Among the entries that follow, how many lines contain the string "pixels"? Answer with that number only.

## Task data
::::::
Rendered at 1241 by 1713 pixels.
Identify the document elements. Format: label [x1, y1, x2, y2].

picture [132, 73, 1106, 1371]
::::::
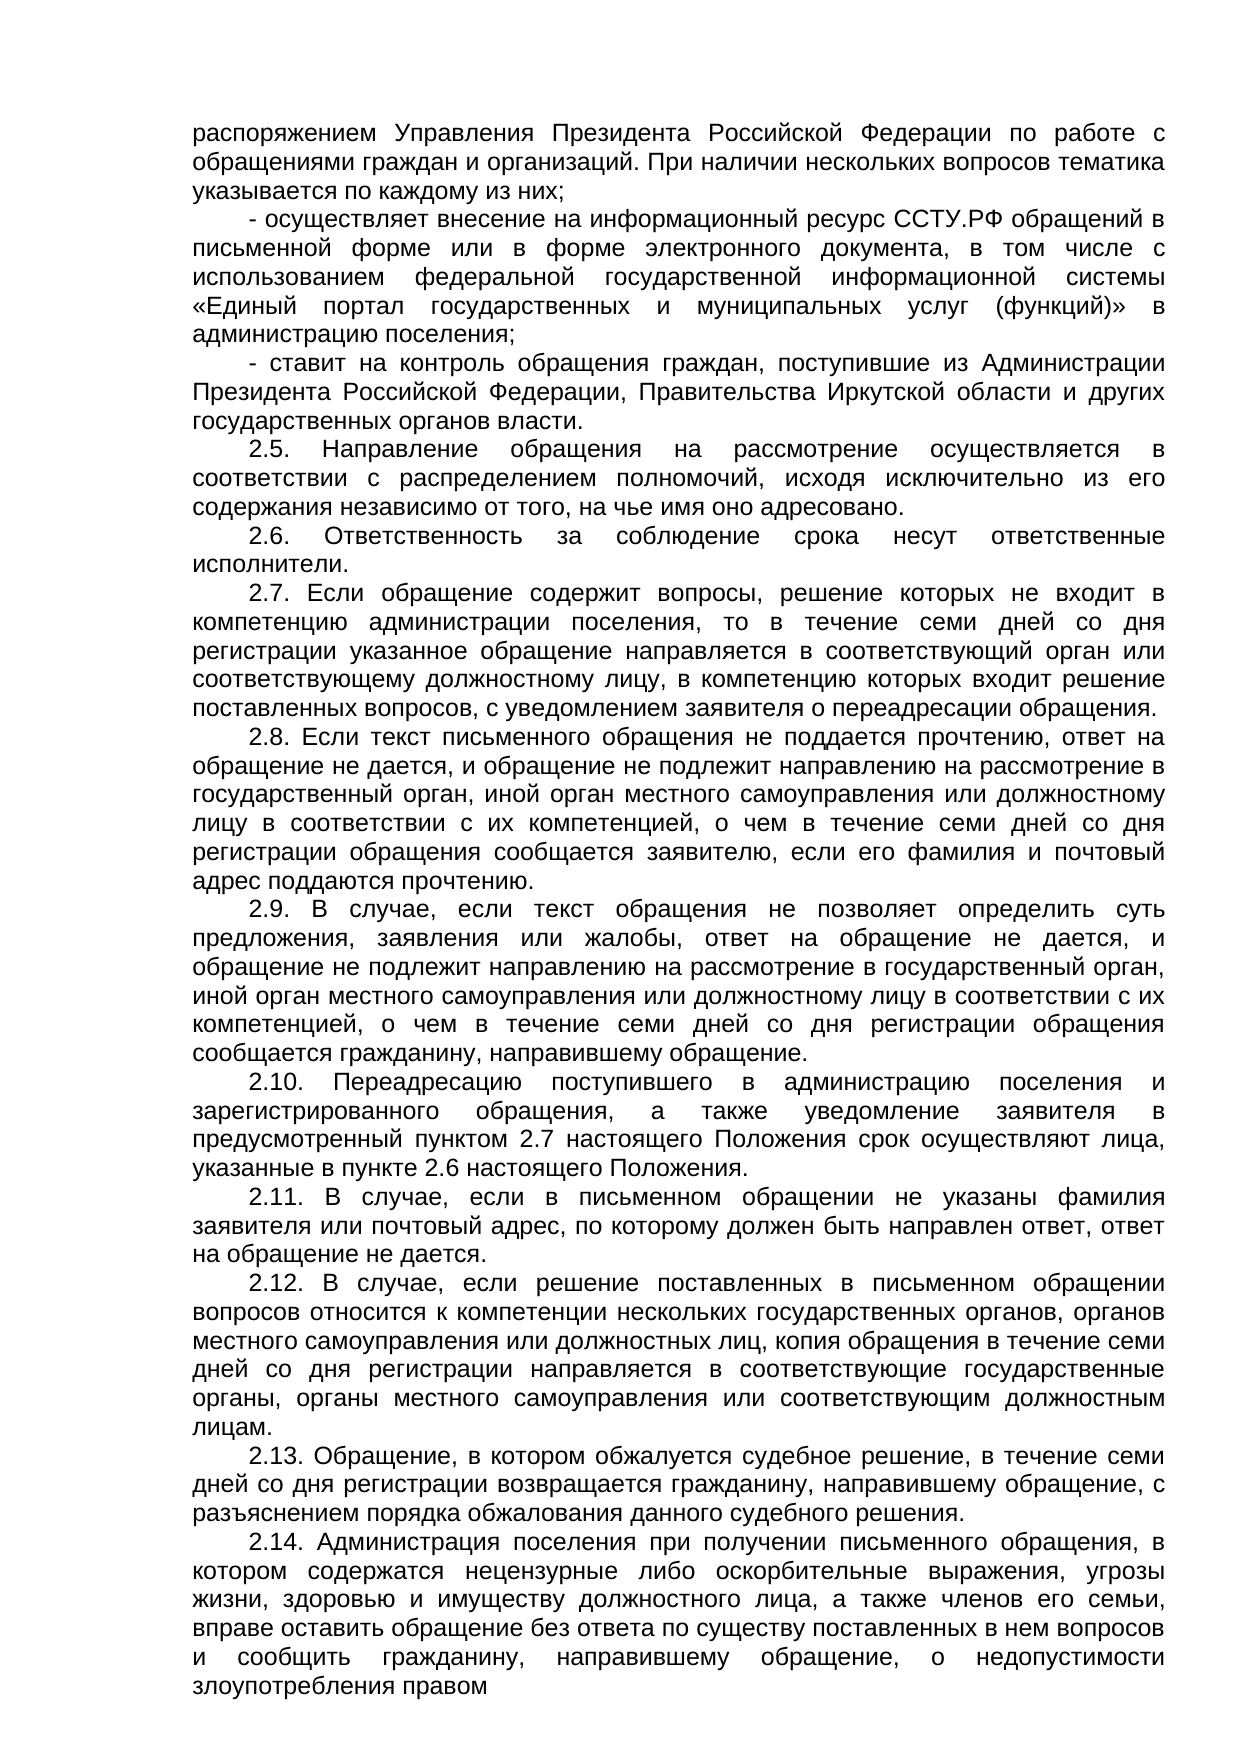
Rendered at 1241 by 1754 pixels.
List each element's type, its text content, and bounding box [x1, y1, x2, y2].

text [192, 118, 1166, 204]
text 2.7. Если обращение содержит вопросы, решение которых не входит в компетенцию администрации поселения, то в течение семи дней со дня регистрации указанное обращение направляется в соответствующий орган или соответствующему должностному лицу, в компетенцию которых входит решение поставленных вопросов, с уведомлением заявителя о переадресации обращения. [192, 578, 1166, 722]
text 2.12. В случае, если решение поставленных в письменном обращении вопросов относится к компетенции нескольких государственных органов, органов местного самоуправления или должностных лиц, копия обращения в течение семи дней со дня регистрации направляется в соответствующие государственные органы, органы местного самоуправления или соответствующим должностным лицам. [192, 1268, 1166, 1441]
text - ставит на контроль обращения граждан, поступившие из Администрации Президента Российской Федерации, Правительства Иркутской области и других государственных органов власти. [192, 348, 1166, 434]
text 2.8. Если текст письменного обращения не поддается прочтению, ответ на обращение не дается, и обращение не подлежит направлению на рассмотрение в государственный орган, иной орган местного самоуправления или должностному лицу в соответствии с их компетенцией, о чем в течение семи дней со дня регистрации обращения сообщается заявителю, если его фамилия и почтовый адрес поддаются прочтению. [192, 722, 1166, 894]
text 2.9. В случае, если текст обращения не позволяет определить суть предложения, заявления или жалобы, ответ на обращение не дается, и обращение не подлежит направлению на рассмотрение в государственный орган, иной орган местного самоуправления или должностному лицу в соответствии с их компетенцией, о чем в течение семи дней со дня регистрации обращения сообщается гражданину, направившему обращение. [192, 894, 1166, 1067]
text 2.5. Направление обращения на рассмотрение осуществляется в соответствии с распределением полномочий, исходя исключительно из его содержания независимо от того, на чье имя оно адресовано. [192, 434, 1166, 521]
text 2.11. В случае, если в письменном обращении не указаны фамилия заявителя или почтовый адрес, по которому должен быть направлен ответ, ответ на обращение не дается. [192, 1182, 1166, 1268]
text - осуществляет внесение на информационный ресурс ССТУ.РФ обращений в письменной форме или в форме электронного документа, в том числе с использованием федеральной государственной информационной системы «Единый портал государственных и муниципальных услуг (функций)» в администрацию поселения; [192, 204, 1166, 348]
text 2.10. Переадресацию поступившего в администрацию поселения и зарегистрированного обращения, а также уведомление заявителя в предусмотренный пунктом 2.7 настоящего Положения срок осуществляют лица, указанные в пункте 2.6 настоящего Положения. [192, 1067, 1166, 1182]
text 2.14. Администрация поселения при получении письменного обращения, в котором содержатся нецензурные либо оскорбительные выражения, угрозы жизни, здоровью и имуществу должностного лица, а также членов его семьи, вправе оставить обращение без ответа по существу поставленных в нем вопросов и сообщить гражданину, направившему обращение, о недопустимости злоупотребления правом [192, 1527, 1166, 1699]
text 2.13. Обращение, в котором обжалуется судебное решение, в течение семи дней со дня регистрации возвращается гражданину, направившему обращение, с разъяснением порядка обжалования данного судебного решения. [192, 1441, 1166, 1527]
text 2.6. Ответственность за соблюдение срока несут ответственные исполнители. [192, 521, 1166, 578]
::::::
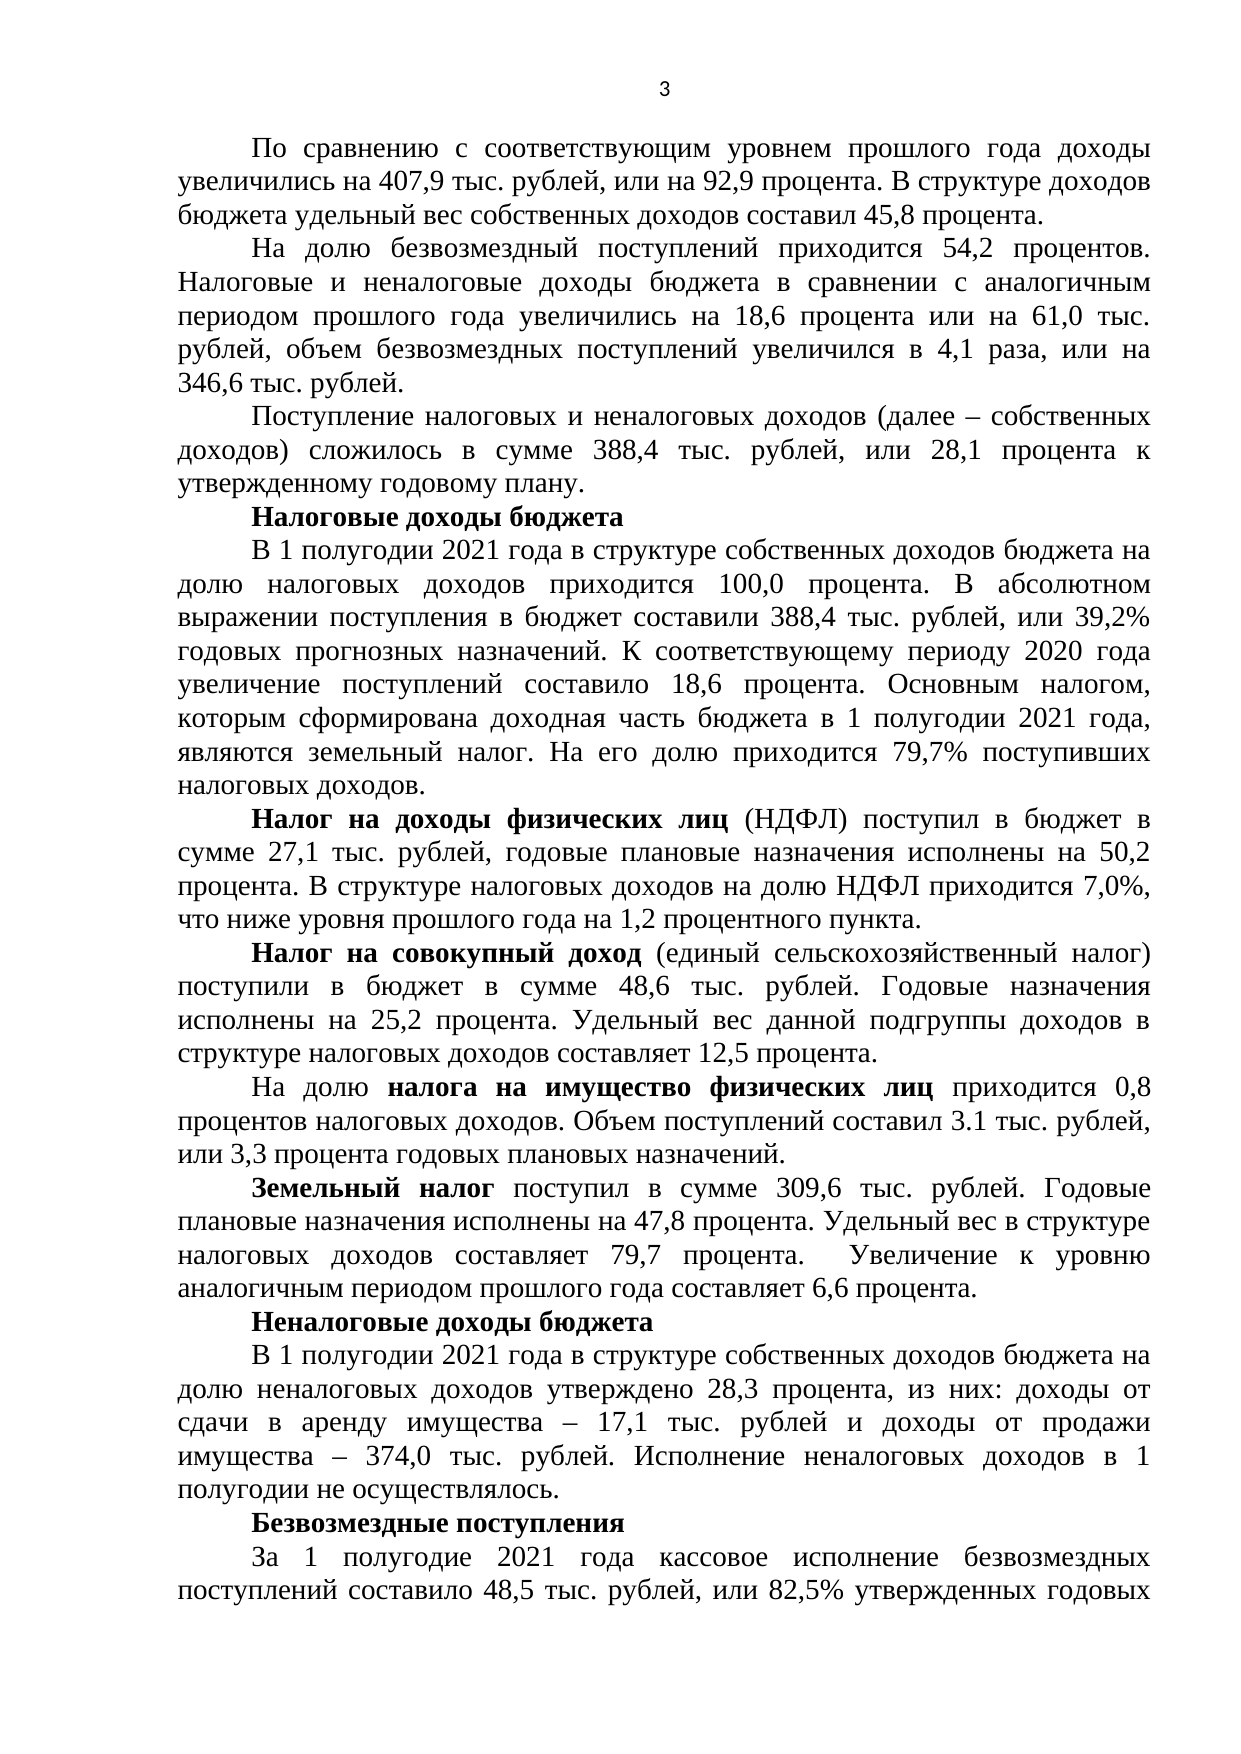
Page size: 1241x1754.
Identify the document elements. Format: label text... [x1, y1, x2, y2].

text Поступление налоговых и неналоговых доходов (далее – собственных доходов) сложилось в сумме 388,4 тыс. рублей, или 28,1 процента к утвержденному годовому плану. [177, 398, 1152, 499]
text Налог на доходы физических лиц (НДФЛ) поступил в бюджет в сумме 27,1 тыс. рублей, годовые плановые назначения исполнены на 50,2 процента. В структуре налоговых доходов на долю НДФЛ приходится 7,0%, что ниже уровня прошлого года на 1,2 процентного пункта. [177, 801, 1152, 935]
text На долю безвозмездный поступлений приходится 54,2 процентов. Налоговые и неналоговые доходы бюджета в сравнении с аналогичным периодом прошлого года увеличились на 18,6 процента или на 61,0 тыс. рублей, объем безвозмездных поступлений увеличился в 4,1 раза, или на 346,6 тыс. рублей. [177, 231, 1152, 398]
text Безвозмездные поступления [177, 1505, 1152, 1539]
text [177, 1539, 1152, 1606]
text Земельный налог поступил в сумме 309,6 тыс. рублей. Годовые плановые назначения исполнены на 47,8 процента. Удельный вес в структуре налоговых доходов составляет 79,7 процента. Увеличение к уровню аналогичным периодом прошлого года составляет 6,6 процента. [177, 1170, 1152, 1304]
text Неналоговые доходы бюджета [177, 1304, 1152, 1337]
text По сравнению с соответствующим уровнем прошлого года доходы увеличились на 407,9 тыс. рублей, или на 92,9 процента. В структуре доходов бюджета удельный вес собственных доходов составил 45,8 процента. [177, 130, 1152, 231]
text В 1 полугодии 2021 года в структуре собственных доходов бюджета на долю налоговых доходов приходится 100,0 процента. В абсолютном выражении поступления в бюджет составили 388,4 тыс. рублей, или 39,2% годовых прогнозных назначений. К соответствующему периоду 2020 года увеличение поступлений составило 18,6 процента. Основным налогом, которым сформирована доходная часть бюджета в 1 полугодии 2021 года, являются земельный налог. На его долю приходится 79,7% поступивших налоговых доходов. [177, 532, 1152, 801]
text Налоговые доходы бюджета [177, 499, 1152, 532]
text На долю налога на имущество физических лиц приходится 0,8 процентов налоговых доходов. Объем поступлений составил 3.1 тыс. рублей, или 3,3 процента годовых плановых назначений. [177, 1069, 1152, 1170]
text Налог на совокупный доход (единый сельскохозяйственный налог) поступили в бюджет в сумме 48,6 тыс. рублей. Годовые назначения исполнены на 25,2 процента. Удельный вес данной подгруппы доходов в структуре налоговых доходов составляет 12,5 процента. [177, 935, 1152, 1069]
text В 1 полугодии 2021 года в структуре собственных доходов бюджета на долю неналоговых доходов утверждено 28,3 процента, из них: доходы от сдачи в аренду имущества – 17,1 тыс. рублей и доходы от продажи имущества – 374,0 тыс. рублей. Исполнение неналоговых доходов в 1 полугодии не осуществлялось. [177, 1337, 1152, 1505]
::::::
## Solution for this task
2